*EXTRAIT DU DOCUMENT*
◇ ◇ ◇ ◇ ◇
Mais pour les signataires du recours – la FNESI, le Cefiec, l’ANPDE, les syndicats Convergence infirmière et SNPI ainsi que le CEEPAME – il s’agit d’une grave erreur.
Une année superflue ?
« Autant on est pour le fait de favoriser la promotion professionnelle des aides-soignantes, qui représentent d’ailleurs 20% des effectifs en IFSI, autant l’idée de supprimer une année de formation nous paraît scandaleux. Depuis toujours, les infirmières ont suivi la totalité de la formation », s’offusque Thierry Amouroux, porte-parole du SNPI. Selon lui, leur formation et leur expérience, aussi riches soient-elles, ne peuvent remplacer la première année d’étude.
◇ ◇ ◇ ◇ ◇
*DOCUMENTS RASSEMBLÉS*
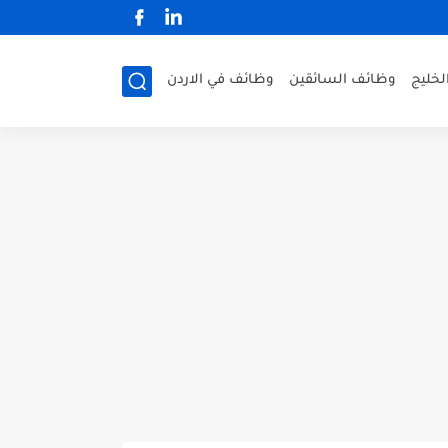
لخليج
وظائف السائقين
وظائف في الاردن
◇ ◇ ◇ ◇ ◇
*CONSIGNES*
1) Répondez aux questions suivantes sur l'extrait consacré à la formation infirmière.
(a) Quelle part des effectifs en IFSI les aides-soignantes représentent-elles ?
(b) Quelle fonction Thierry Amouroux occupe-t-il au SNPI ?
(c) Quels syndicats figurent parmi les signataires du recours ?
2) Rédigez, s'il vous plaît, la suite de l'extrait consacré à la formation infirmière, à partir de sa dernière phrase.

*CORRIGÉ DES EXERCICES*
1)
(a) 20 %.
(b) Porte-parole.
(c) Convergence infirmière et le SNPI.

2)
« Le référentiel d’un aide-soignant n’a rien à voir avec celui qui est enseigné en première année, poursuit le porte-parole. Tout ce qui concerne la biologie, la pharmacologie, la méthodologie de la recherche… C’est extrêmement grave d’enlever à ces étudiants un tiers des cours. » Les cours de biologie ou de raisonnement clinique en IFAS ne sont pas les mêmes que ceux qui sont dispensés en IFSI, souligne aussi Michèle Appelshaeuser, présidente du Cefiec.
« La première année est une année fondamentale, insiste aussi Manon Morel, la présidente de la Fnesi. On y enseigne les matières de base sur lesquelles les étudiants ont souvent le plus de difficultés, y compris ceux qui sont en reconversion professionnelle. Nous avons même demandé un accompagnement renforcé de ces étudiants », qui n’a pas été obtenu.
Sans cette première année, les aides-soignants du parcours spécifique risquent fort, selon ses opposants, de se trouver encore plus en situation d’échec. « Cela revient à les envoyer au casse-pipe », estime Thierry Amouroux.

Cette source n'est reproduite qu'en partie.